Task objective>
Find all the lines in the material below with the word "currrants", and copy them.

Data for analysis Block Start

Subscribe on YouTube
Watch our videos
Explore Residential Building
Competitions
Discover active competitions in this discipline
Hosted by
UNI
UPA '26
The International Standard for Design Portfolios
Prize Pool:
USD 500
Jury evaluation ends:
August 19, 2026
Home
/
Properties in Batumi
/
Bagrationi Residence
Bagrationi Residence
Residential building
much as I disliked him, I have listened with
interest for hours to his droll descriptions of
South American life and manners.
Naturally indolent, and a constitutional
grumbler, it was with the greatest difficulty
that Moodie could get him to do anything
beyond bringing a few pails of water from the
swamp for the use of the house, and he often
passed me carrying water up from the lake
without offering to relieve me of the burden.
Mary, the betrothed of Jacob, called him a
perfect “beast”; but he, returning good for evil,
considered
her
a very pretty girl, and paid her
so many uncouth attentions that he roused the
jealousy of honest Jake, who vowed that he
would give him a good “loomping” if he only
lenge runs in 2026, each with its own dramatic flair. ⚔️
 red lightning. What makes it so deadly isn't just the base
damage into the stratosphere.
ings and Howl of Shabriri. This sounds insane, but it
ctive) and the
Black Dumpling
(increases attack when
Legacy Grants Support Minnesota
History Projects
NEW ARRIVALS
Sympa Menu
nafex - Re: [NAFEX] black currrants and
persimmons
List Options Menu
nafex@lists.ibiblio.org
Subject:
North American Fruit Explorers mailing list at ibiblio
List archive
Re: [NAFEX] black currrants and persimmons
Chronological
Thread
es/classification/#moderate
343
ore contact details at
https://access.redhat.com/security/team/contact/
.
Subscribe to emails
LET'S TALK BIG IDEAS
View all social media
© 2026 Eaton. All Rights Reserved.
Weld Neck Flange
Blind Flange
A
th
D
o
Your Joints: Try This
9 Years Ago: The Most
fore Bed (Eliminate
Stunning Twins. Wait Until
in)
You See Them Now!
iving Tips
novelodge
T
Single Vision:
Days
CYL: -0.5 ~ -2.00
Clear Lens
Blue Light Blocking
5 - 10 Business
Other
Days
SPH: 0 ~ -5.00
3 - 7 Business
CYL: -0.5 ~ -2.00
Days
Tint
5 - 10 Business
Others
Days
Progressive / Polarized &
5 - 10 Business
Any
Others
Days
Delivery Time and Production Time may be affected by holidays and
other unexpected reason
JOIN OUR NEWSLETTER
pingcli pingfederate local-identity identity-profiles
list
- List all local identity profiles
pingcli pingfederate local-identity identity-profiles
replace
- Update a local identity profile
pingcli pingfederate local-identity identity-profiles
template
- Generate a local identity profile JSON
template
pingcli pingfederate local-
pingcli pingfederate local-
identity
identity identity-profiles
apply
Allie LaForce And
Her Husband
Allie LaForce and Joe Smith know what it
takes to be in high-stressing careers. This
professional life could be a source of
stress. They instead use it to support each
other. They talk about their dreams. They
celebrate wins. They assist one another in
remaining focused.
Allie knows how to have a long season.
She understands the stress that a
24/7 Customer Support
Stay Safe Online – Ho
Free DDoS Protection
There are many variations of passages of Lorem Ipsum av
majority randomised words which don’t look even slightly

Data for analysis Block End
Data for analysis Block Start

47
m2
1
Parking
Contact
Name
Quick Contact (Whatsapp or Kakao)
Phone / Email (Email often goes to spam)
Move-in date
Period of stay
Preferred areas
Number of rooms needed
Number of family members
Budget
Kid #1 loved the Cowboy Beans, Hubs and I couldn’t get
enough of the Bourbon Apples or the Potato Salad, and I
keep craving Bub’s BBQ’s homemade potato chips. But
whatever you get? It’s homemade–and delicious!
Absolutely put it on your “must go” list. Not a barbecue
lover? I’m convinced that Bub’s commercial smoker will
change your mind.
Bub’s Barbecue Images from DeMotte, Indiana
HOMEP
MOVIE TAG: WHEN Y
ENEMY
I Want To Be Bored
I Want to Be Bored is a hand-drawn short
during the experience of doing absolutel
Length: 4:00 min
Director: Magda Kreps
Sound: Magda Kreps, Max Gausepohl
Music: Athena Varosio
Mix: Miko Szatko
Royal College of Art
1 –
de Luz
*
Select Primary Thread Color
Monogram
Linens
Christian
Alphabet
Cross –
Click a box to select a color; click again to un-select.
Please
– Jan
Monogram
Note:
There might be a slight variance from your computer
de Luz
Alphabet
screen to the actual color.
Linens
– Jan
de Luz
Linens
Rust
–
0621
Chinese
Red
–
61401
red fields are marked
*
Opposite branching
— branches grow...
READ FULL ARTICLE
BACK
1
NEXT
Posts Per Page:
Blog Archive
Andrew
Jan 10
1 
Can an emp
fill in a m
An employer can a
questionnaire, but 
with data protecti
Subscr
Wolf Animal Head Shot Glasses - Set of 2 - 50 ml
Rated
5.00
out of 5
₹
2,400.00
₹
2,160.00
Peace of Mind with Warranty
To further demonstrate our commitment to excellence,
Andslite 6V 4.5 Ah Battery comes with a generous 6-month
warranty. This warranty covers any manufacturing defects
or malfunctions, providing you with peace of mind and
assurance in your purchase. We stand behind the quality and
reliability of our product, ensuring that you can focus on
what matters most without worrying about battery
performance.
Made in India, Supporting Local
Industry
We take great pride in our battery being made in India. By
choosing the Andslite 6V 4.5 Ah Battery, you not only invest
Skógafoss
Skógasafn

Data for analysis Block End

Worked solution>
nafex - Re: [NAFEX] black currrants and
Re: [NAFEX] black currrants and persimmons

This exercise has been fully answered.